Forest plot of odds ratios (OR, solid dots) for postoperative delirium in the trials of processed electroencephalogram-guided (high target) vs. routine (low target) anesthesia. The gray squares are shown in size proportional to weight assigned in metaanalysis. The aggregated odds ratio is shown as the vertical dotted line. Associated 95% confidence intervals are indicated by the solid bars and lateral tips of the diamond.

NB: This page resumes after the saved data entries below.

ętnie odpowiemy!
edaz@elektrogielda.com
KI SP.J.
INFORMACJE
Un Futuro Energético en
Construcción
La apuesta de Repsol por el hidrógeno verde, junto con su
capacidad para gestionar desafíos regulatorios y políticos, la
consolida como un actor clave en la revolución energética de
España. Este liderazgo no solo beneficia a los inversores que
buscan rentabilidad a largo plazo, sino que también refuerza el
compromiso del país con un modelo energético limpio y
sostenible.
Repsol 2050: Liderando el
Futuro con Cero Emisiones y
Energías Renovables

Assuming that the use of a processed EEG does result in a reduction of postoperative delirium, a major unanswered question is whether the effect is directly via a reduction in EEG activity or some other associated mechanism linked to a reduction in anesthetic dose. Further, it is unclear to what extent the clinician can simply modulate the anesthetic dose to minimize time spent in burst suppression, thereby reducing postoperative delirium. Provoking a postoperative state of delirium is a complex, multifactorial process that is unlikely to be dependent on a linear relationship to a single variable. Prior studies also did not consider whether preoperative cognitive status influences the effects of anesthetic on the brain. Accordingly, we conducted an exploratory randomized controlled trial to determine whether the use of a processed EEG monitor to guide anesthesiologists to keep a dimensionless processed EEG value above a specified value reduced intraoperative burst suppression when compared to standard anesthetic care (Anesth Analg 2020;131:1228-36). What we found was that targeting a dimensionless processed EEG value reduced the percent of surgical time spent in burst suppression, particularly in those with preoperative cognitive impairment. However, we did not find that the anesthetic doses differed between study group. Our results suggested a potential mechanistic insight into the relationship between EEG suppression and postoperative delirium. Specifically, preoperative cognitive impairment moderated the association between the intervention and burst suppression. This result explains in part why the prior studies in the meta-analysis did not result in a more beneficial effect, favoring the use of processed EEG in reducing postoperative delirium as these investigations studied unselected group of patients. It is likely that the use of processed EEG to guide anesthetic depth would yield a more beneficial effect in patients who are cognitively vulnerable. Further, the relationship between anesthetic doses and postoperative delirium is not linear.

Therefore, whether the use of processed EEG will reduce the occurrence of postoperative delirium through a reduction in burst suppression remains unknown as it is likely that this hypothesis will be proven true only in patients who are cognitively vulnerable, a much-needed future investigation.